(Stored items)
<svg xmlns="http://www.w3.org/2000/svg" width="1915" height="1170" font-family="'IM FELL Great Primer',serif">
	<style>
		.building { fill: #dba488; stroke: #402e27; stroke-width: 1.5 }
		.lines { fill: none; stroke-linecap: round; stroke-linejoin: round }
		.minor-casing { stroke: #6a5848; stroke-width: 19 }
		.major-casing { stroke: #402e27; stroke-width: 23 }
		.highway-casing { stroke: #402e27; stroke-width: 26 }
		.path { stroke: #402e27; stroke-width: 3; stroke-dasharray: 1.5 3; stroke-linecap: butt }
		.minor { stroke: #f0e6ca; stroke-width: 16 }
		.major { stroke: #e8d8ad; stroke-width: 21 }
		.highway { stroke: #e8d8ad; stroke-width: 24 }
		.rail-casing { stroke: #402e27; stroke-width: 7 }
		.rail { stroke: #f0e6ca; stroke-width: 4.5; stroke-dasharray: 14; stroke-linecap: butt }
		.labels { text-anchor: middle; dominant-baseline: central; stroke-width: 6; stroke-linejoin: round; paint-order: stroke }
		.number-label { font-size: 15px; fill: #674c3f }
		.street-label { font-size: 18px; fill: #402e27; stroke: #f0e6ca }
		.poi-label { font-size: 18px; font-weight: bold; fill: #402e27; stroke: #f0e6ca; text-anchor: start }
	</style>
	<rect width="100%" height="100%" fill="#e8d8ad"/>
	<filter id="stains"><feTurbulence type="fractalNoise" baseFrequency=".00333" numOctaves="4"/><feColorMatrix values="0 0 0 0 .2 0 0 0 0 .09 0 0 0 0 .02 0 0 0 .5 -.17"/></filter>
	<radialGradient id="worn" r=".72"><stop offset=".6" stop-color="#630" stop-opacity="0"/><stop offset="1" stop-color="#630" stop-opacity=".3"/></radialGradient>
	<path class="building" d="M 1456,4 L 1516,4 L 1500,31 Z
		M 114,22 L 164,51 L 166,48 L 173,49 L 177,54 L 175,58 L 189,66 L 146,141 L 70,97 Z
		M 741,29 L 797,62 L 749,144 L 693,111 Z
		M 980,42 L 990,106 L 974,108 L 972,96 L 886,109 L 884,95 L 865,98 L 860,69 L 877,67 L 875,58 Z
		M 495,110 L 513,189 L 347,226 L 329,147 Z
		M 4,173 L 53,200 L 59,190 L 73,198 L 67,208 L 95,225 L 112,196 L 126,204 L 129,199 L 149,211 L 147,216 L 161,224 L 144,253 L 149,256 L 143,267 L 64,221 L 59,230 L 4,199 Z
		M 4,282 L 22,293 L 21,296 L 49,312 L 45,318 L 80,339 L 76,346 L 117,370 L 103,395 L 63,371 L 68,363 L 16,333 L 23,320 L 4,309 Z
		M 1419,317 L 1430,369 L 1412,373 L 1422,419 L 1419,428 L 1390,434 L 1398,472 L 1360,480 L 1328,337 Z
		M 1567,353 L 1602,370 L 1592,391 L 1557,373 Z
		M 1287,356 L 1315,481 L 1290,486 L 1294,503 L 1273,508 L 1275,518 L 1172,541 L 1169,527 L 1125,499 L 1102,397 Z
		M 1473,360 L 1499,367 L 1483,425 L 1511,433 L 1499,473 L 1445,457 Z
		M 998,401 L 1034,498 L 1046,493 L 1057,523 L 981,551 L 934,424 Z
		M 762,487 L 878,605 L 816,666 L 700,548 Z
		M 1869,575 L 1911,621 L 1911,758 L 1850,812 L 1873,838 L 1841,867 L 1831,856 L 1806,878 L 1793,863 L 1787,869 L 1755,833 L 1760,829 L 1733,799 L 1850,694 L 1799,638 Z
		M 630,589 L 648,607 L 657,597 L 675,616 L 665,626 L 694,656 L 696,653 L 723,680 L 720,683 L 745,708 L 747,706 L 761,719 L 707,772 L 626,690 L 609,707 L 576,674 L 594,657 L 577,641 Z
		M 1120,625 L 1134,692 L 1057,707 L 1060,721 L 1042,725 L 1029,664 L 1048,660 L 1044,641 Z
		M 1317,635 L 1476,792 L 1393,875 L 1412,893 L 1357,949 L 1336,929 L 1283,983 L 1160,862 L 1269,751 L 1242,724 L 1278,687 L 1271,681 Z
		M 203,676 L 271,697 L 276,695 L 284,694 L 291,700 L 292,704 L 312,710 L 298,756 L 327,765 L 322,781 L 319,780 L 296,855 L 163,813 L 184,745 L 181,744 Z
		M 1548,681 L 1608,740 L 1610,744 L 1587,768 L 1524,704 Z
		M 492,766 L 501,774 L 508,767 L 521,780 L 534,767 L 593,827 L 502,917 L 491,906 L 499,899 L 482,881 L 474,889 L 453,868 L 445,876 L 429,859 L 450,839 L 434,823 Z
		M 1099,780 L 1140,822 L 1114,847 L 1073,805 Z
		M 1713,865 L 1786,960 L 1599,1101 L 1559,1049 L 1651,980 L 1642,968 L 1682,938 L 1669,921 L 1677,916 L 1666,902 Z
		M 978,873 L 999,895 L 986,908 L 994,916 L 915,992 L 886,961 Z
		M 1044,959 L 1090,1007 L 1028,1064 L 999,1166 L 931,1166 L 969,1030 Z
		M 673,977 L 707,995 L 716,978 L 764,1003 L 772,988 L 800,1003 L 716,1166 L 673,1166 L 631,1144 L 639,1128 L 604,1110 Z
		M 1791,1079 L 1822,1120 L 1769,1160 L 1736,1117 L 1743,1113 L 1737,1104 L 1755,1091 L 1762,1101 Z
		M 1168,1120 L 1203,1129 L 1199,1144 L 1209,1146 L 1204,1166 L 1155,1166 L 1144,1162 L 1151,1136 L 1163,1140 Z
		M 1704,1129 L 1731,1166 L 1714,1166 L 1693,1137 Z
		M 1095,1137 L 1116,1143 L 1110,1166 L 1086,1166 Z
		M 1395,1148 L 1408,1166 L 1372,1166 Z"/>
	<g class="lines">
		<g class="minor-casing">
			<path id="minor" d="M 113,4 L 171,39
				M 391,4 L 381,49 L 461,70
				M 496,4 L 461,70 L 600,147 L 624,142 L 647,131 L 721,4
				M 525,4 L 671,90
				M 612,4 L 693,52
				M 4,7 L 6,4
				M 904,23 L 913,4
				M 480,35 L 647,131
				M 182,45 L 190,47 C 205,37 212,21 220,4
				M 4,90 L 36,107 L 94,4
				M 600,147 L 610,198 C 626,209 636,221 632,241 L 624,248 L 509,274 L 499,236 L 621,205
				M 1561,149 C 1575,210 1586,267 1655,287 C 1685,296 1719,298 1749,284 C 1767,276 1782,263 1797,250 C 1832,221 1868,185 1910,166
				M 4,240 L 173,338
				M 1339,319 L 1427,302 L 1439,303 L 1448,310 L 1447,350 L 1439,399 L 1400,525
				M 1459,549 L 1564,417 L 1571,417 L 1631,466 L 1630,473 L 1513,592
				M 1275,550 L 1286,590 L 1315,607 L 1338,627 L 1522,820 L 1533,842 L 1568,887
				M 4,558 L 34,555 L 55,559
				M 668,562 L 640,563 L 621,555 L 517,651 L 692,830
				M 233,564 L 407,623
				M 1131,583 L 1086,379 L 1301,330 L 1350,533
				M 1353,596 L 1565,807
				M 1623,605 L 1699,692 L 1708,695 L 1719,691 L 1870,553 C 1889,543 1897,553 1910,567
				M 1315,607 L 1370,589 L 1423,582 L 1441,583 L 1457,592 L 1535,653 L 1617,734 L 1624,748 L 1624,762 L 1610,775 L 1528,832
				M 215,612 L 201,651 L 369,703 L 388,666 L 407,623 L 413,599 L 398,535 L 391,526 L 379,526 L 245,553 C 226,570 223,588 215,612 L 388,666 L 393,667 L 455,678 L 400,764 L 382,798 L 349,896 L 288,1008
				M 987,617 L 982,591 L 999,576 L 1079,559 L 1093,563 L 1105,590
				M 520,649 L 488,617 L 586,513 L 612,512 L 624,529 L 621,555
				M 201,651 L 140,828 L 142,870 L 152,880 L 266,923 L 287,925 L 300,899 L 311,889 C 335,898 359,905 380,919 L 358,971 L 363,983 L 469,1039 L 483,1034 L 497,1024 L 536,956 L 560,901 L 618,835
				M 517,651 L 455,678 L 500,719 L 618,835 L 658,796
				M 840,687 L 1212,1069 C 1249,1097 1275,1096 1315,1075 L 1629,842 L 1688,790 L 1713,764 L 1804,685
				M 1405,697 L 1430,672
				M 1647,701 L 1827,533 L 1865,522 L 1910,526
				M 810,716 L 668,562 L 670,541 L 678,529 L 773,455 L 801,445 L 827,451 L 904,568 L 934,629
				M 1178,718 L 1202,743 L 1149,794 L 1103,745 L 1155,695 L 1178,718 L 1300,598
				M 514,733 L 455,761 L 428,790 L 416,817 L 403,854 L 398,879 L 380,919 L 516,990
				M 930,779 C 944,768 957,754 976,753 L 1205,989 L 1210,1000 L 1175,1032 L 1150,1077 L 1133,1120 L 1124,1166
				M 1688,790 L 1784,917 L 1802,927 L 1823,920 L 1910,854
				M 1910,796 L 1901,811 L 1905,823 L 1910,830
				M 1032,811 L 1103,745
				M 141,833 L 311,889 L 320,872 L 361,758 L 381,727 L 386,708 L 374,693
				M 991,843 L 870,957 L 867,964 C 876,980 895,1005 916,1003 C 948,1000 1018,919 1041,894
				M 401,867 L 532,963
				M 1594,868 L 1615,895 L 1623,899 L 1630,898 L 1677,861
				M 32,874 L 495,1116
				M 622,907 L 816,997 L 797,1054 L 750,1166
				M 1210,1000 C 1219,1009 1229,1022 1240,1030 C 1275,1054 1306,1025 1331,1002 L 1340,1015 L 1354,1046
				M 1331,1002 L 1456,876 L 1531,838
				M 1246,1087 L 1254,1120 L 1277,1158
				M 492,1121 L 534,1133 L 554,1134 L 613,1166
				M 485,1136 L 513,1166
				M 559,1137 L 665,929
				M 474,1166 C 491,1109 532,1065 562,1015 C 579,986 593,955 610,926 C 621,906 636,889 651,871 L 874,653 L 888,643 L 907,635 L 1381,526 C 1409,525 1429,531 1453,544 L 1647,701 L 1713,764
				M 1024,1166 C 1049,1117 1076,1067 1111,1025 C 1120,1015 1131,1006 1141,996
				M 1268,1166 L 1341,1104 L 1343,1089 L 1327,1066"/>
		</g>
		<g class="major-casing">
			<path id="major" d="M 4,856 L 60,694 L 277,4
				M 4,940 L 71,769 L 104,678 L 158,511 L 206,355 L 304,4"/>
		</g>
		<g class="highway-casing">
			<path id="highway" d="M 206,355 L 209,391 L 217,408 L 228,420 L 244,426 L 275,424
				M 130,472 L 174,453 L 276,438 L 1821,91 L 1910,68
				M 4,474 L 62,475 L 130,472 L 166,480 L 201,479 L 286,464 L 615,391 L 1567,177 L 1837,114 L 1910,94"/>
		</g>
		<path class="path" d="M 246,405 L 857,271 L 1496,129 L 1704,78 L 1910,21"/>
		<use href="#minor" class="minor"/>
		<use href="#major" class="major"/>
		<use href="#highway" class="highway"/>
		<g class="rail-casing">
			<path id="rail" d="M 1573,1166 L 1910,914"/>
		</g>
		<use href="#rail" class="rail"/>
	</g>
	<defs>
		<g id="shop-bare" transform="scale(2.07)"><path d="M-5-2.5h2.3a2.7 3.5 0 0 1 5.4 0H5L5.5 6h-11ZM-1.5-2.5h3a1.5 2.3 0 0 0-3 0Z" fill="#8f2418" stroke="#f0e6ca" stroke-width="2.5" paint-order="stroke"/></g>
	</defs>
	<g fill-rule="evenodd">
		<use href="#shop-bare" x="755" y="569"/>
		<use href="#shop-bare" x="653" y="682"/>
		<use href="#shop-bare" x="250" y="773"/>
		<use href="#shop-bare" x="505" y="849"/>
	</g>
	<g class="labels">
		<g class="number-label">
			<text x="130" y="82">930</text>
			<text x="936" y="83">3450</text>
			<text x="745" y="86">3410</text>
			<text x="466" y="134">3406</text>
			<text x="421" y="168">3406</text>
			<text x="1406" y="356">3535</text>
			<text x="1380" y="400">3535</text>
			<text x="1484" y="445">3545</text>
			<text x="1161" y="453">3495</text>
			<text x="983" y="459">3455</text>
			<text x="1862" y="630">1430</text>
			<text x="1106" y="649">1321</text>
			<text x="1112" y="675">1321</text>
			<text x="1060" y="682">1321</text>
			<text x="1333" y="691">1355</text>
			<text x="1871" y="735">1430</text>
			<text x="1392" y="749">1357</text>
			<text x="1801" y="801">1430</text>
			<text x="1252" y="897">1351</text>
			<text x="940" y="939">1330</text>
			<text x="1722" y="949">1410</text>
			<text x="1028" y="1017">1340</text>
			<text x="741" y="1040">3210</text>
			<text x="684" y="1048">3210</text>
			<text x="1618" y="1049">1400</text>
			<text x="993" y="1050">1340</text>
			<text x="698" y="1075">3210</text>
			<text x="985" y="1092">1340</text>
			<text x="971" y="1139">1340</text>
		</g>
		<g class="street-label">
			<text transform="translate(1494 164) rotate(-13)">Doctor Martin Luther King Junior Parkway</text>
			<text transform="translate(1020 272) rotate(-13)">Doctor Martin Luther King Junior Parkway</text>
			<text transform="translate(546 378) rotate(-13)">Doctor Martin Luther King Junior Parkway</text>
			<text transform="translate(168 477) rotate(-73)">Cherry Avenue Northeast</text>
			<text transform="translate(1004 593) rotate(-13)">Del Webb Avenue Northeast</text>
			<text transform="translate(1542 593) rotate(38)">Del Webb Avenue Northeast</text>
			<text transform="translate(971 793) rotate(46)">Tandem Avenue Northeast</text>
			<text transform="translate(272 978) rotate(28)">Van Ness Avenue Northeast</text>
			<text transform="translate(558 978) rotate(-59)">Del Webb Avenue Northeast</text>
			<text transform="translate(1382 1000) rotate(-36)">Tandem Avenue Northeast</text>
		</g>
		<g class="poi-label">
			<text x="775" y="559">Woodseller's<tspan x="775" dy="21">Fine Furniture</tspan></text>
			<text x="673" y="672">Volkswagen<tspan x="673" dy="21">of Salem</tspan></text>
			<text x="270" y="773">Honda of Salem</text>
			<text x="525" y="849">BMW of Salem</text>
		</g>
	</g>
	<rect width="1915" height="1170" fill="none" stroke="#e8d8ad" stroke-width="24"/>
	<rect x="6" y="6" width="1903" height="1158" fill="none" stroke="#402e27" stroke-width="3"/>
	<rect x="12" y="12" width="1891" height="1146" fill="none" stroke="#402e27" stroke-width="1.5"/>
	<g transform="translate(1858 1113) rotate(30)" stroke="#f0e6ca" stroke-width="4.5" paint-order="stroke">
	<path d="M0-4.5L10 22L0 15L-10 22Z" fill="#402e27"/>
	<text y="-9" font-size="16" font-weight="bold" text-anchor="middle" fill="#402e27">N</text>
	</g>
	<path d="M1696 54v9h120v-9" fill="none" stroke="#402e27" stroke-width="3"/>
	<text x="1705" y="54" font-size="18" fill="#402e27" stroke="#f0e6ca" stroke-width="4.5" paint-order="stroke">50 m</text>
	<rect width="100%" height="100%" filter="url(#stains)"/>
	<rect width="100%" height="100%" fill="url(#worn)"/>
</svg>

### Work to complete
An answer consisting of the number alone is required: how many lines in the entries hold the string "worn"?

### Exercise answer
2